Our national independences were not just about the transfer of political power, an exchange of the elites where, in Orwellian language, the pigs grow human faces. But almost everywhere in Africa, including Zimbabwe and South Africa, this has become the case. Zimbabwe, because it got its independence first, is just ahead of South Africa in this state of decay. Our national liberation movements have failed to inspire and facilitate a new culture of socioeconomic development. To maintain, develop and fairly redistribute the state of the existing infrastructures from cruel colonial rule that excluded the majority black. They've failed in nurturing homegrown intelligentsias for the organization of new social data that is required for Africa to competently prosper in the 21st century despite the empty rhetoric of Fourth Revolutions and all. The replacement of the ballot system with state violence is the only end for failing governments as Dangarembga herself is finding out from personal experience of being arrested for peaceful demonstrations against state corruption.

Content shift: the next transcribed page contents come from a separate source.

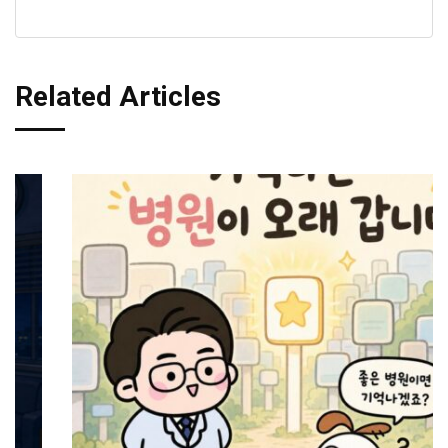
Related Articles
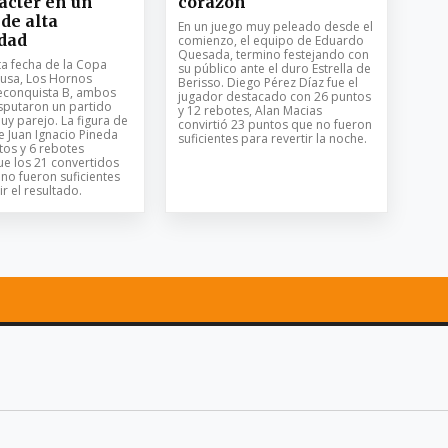
ácter en un
corazón
 de alta
En un juego muy peleado desde el
dad
comienzo, el equipo de Eduardo
Quesada, termino festejando con
ta fecha de la Copa
su público ante el duro Estrella de
usa, Los Hornos
Berisso. Diego Pérez Díaz fue el
Reconquista B, ambos
jugador destacado con 26 puntos
sputaron un partido
y 12 rebotes, Alan Macias
uy parejo. La figura de
convirtió 23 puntos que no fueron
e Juan Ignacio Pineda
suficientes para revertir la noche.
tos y 6 rebotes
ue los 21 convertidos
no fueron suficientes
ir el resultado.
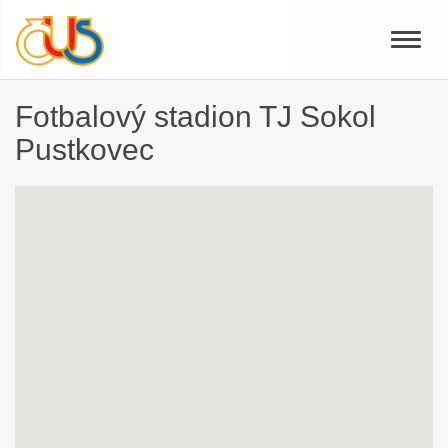
Toggle
naviga
Fotbalový stadion TJ Sokol
Pustkovec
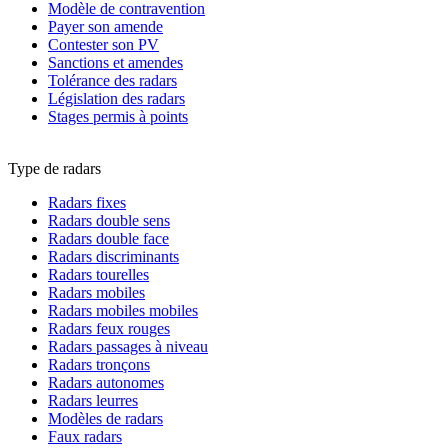
Modèle de contravention
Payer son amende
Contester son PV
Sanctions et amendes
Tolérance des radars
Législation des radars
Stages permis à points
Type de radars
Radars fixes
Radars double sens
Radars double face
Radars discriminants
Radars tourelles
Radars mobiles
Radars mobiles mobiles
Radars feux rouges
Radars passages à niveau
Radars tronçons
Radars autonomes
Radars leurres
Modèles de radars
Faux radars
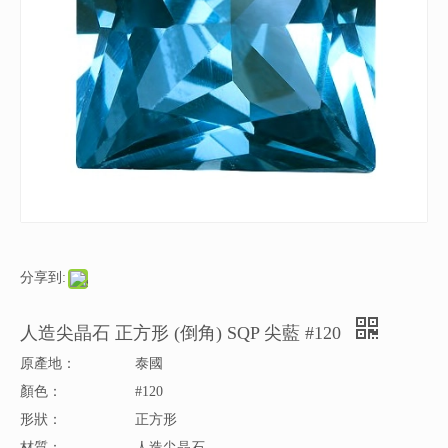
分享到:
人造尖晶石 正方形 (倒角) SQP 尖藍 #120
原產地：
泰國
顏色：
#120
形狀：
正方形
材質：
人造尖晶石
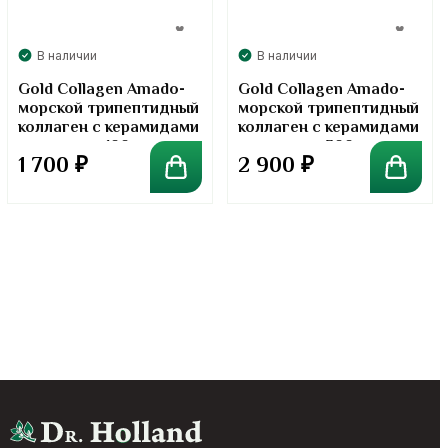
В наличии
В наличии
Gold Collagen Amado-
Gold Collagen Amado-
морской трипептидный
морской трипептидный
коллаген с керамидами
коллаген с керамидами
в порошке. 100 грамм
в порошке. 300 грамм
1 700
₽
2 900
₽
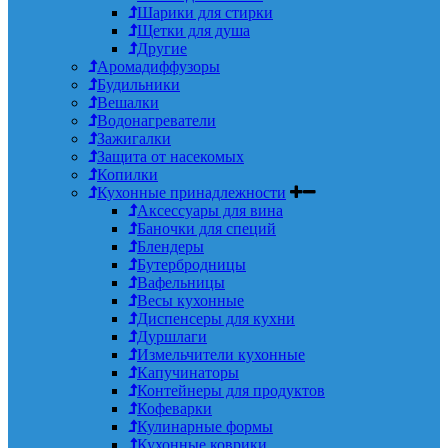
Шарики для стирки
Щетки для душа
Другие
Аромадиффузоры
Будильники
Вешалки
Водонагреватели
Зажигалки
Защита от насекомых
Копилки
Кухонные принадлежности
Аксессуары для вина
Баночки для специй
Блендеры
Бутербродницы
Вафельницы
Весы кухонные
Диспенсеры для кухни
Дуршлаги
Измельчители кухонные
Капучинаторы
Контейнеры для продуктов
Кофеварки
Кулинарные формы
Кухонные коврики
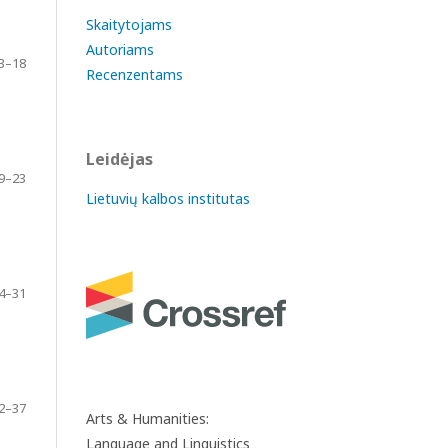
Skaitytojams
Autoriams
3–18
Recenzentams
Leidėjas
9–23
Lietuvių kalbos institutas
4–31
2–37
Arts & Humanities:
Language and Linguistics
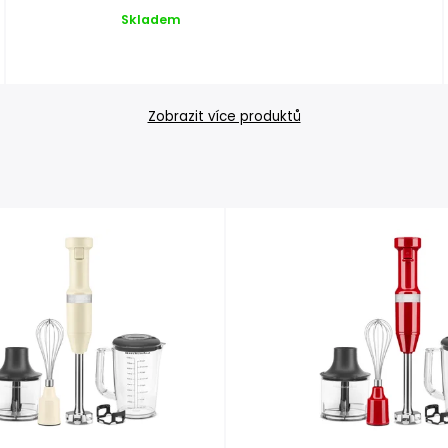
Skladem
Zobrazit více produktů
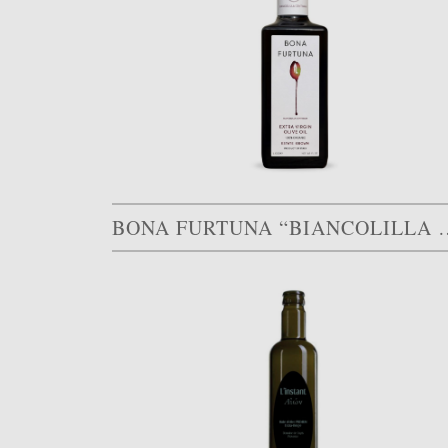
BONA FURTUNA “BIAN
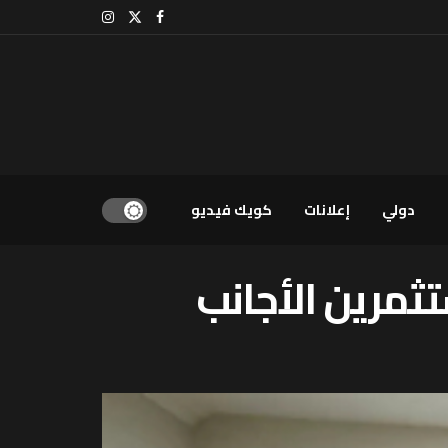
دولي
إعلانات
كويك فيديو
ثمرين الأجانب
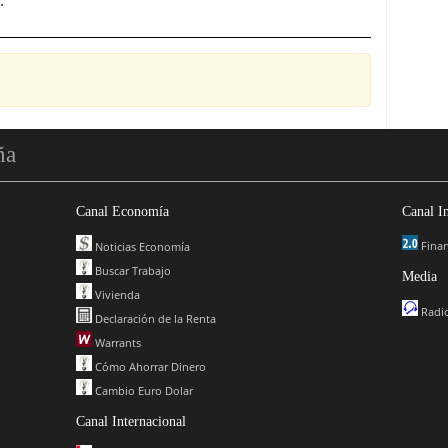
.
ña
Canal Economía
Canal I
Finan
Noticias Economía
Buscar Trabajo
Media
Vivienda
Radio
Declaración de la Renta
Warrants
Cómo Ahorrar Dinero
Cambio Euro Dolar
Canal Internacional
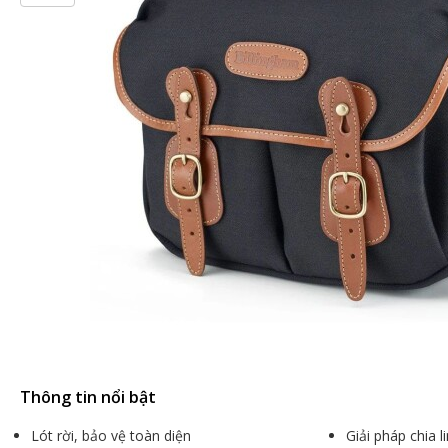
Thông tin nổi bật
Lót rời, bảo vệ toàn diện
Giải pháp chia 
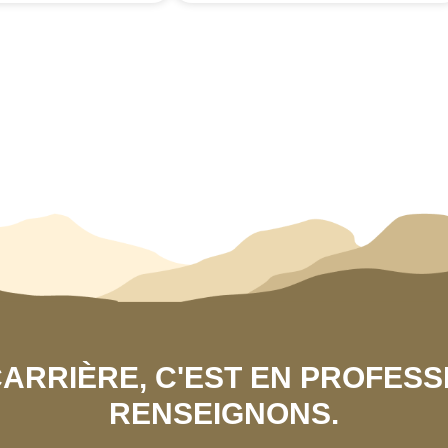
 CARRIÈRE, C'EST EN PROFES
RENSEIGNONS.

Governments alone, of course, cannot resolve the dilemmas of our postcolonial quandaries. But the least they can do is to promulgate and facilitate means for personal and private company economic transformation. But ours are fast becoming mimic men of the colonial system they supposed to have liberated us from. They are maintaining apartheid social and economic exclusion of the majority black, the apartheid geography of settlement in our major cities and its caste system of regarding white as champion of development Dangarembga depicts so well when the real break at employment Tammbudzai gets by having to humiliatingly submit to her former white classmate for employment. This mournable body in the state of our personal and public affairs is what is stunting and regressing Africa.